Tâche assignée: Prolongez l'article sur la soul food ci-dessous en reprenant juste après sa dernière phrase.

Soul food, la cuisine africaine-américaine au-delà du poulet frit
Souvent méprisée, la cuisine des Noirs américains est pourtant bien plus variée qu’on ne le pense. Ses recettes plongent leurs racines en Afrique et racontent l’histoire de l’émancipation noire.
L’Africain-Américain Stephen Satterfield, auteur de la série documentaire High on the Hog (La Part du lion, comment la cuisine afro-américaine a transformé l’Amérique, 2021), diffusée sur Netflix, a quitté sa Géorgie natale pour Ganvié, cité lacustre, située au sud du Bénin et au nord de Cotonou, à la découverte de ses trésors gastronomiques. Accompagné d’un habitant du village, dont l’économie repose essentiellement sur la pêche, il traverse le lac Noukoué à bord d’une pirogue, direction l’un des maquis bordant les eaux peuplées de tilapias.
Une fois à table, le télégénique critique culinaire ne cache pas son émotion à la vue du mets composé de poisson frit, de condiments et de sauce tomate épicée. « Quand j’étais petit, mon père avait pour habitude de frire du poisson chaque dimanche pour nourrir toute l’église. C’est très commun, dans l’État de Géorgie dont je suis originaire, de manger du poisson frit avec des spaghettis à la tomate. Aujourd’hui, on est dimanche, et ce plat m’est donc très familier », confie-t-il, touché, à son hôte.
Plats généreux, ambiance africaine
Si de nombreux Noirs-Américains multiplient les tests ADN dans l’espoir de remonter l’arbre généalogique de leurs ancêtres africains, d’autres retrouvent leurs racines dans l’assiette. « L’histoire de notre cuisine, c’est l’histoire de ce que nous sommes », résume Satterfield. Et cette histoire, c’est celle de la soul food, la nourriture de l’âme. Une formule qui a fait son apparition dans les années 1950-1960, quand émergèrent des expressions fortes en lien avec l’identité noire, de Black is Beautiful au Black Power, dans les États du Sud esclavagiste, de l’Alabama au Texas, en passant par la Louisiane ou la Géorgie. Et qui puise son nom directement dans la musique soul, celle que les Blancs ne pouvaient s’approprier.

Jeu de données:
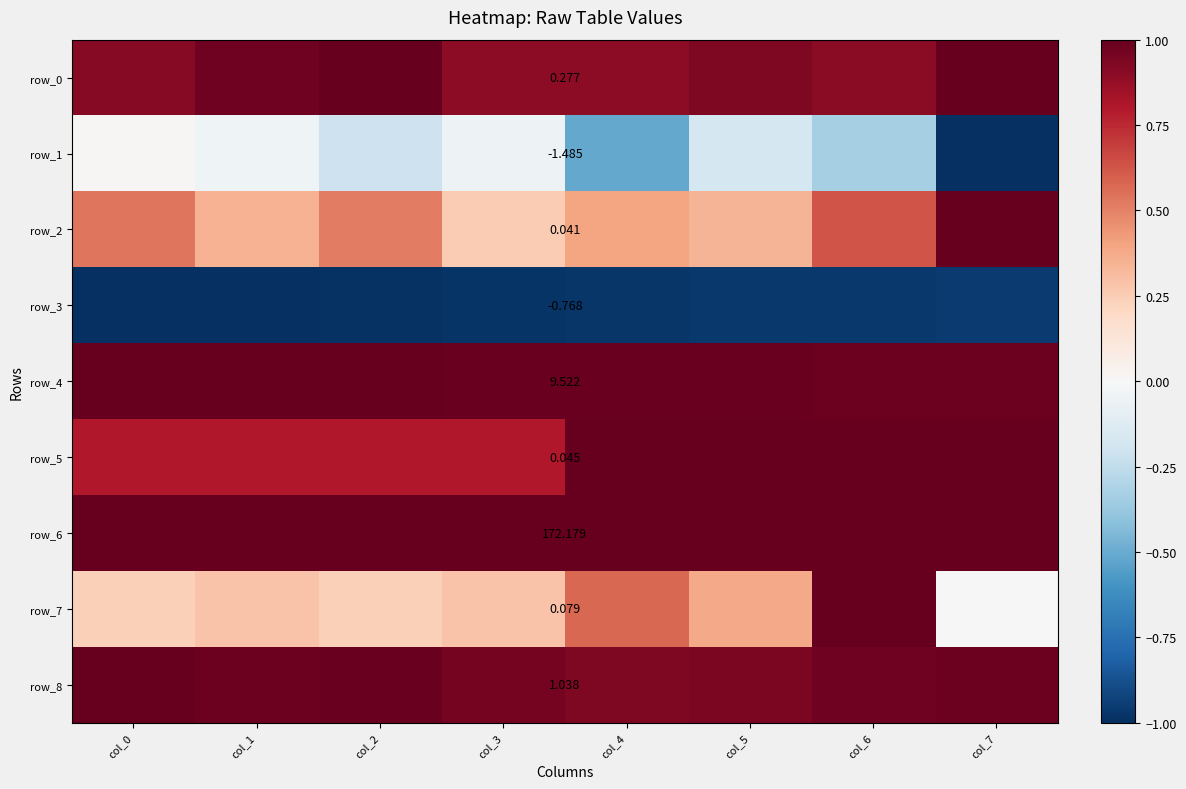

Is it true that row_2 equals 1.0 at col_7?

True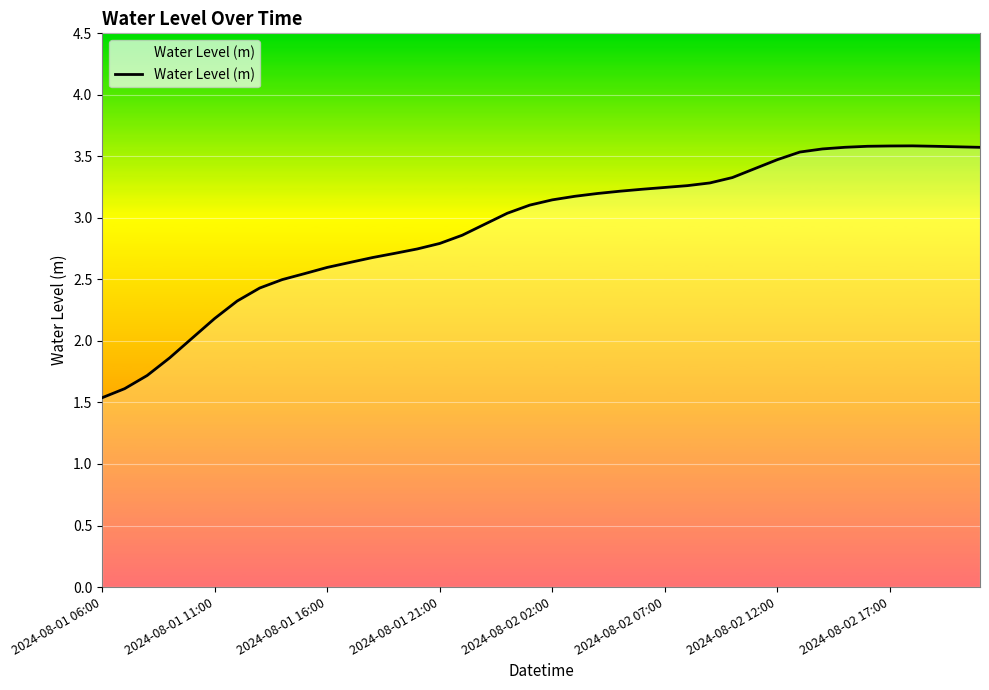

Is this an area chart (filled region under the line)?

No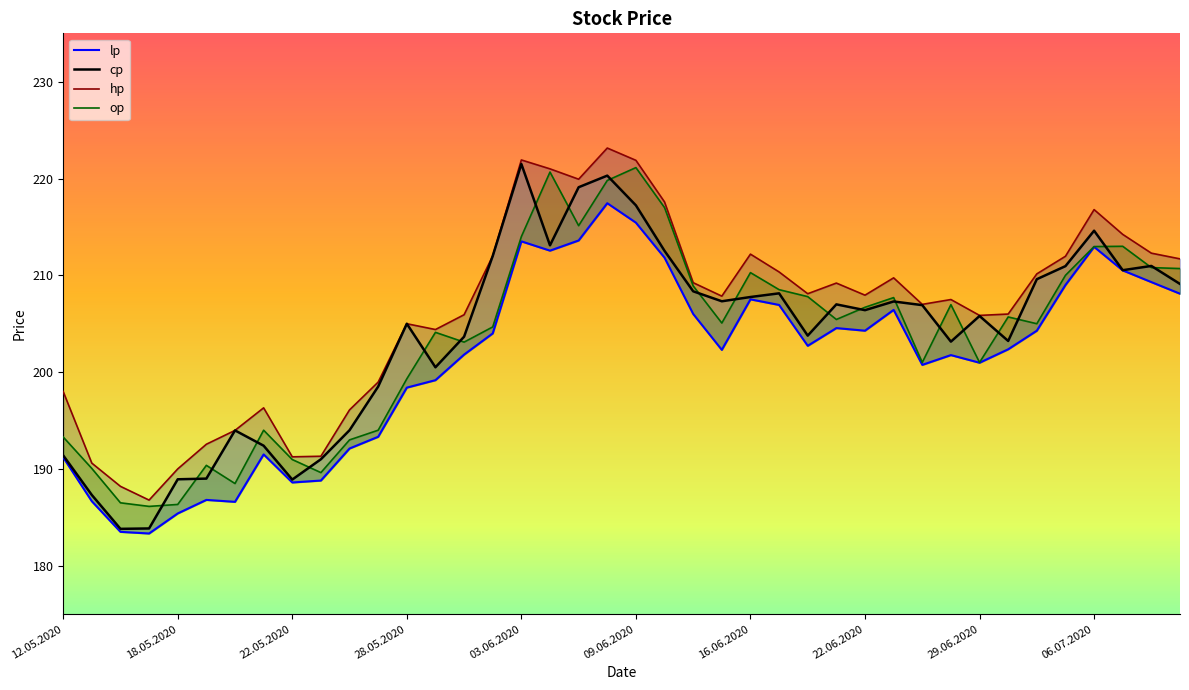

List the labels in order of op value, smallest first.

15.05.2020, 18.05.2020, 14.05.2020, 20.05.2020, 25.05.2020, 13.05.2020, 19.05.2020, 22.05.2020, 26.05.2020, 12.05.2020, 21.05.2020, 27.05.2020, 28.05.2020, 25.06.2020, 29.06.2020, 01.06.2020, 29.05.2020, 02.06.2020, 02.07.2020, 15.06.2020, 19.06.2020, 30.06.2020, 22.06.2020, 26.06.2020, 23.06.2020, 18.06.2020, 17.06.2020, 11.06.2020, 03.07.2020, 16.06.2020, 09.07.2020, 08.07.2020, 06.07.2020, 07.07.2020, 03.06.2020, 05.06.2020, 10.06.2020, 08.06.2020, 04.06.2020, 09.06.2020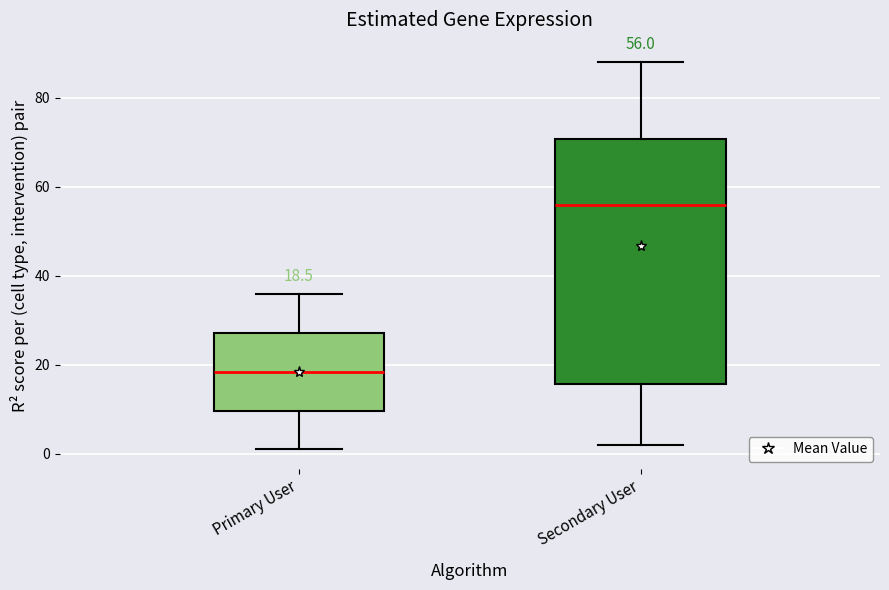

Comparing the boxes themselves (not the whiskers), which one is the tallest?

Secondary User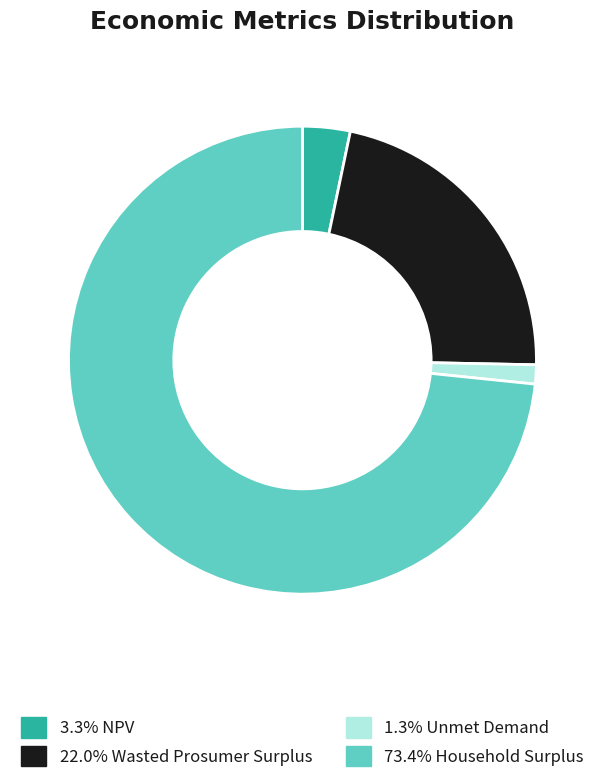

Is there any slice that represents more than half of the pie?

Yes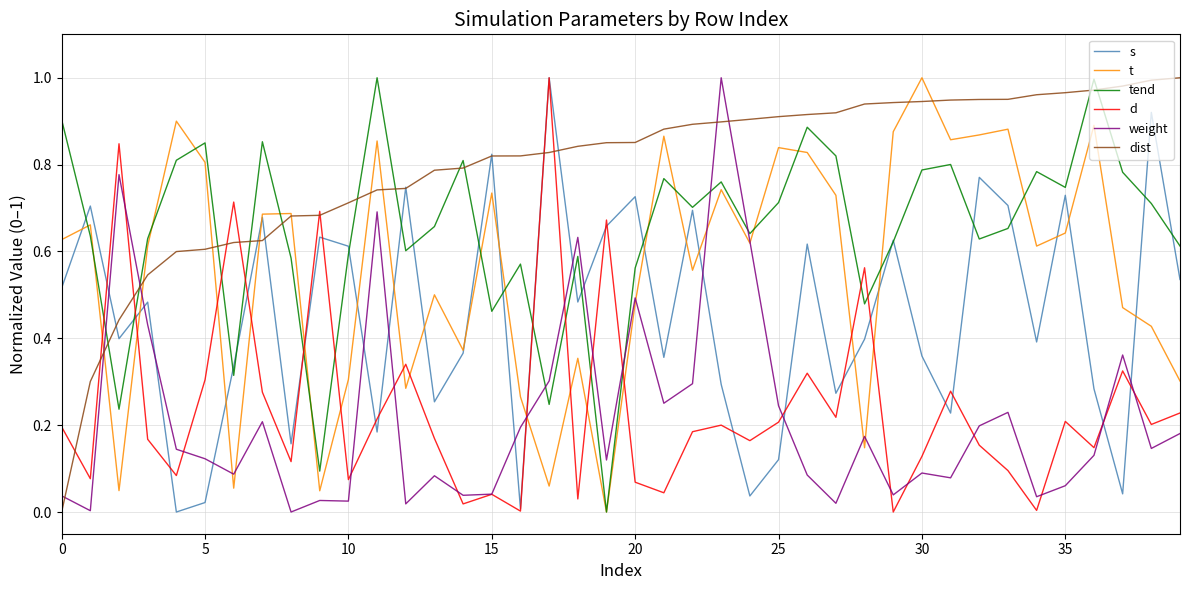

How many lines are shown in the chart?

6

Réponse:
Rien d’étonnant à ce qu’elle soit d’abord considérée comme une cuisine de célébration, que les Africains-Américains dégustent volontiers sous forme de copieux banquets au sortir de la messe, ou de barbecues conviviaux lors du Juneteenth, fêté le 19 juin, jour de la libération des esclaves, proclamée au Texas en 1865.
Ces rassemblements autour de grandes tablées dominicales, Lionel Chauvel-Maga les a bien connus. Ce gaillard bien bâti de 37 ans, né d’une mère béninoise et d’un père français, a fondé Gumbo Yaya – « brouhaha » en créole de La Nouvelle-Orléans – en 2015, un restaurant de soul food campé dans le 10e arrondissement de Paris. C’est chez ses tantes expatriées à Macon, dans l’État de Géorgie, qu’il découvre, dès les années 1990, l’essence de la cuisine africaine-américaine.
Ce lien entre l’Afrique, les États-Unis et l’Europe est l’essence même de la soul food, le socle de la communauté afro-descendante
« J’ai vraiment eu une approche familiale de la soul food, en découvrant cette culture de plats généreux que l’on partageait le dimanche autour de grandes tablées, se souvient-il. Je retrouvais aussi l’ambiance africaine, les plats d’ignames de ma grand-mère béninoise étaient remplacés par les patates douces aux États-Unis, les gratins de pâtes que je mangeais en France étaient concoctés, chez mes tantes, version macaroni and cheese », détaille le taulier.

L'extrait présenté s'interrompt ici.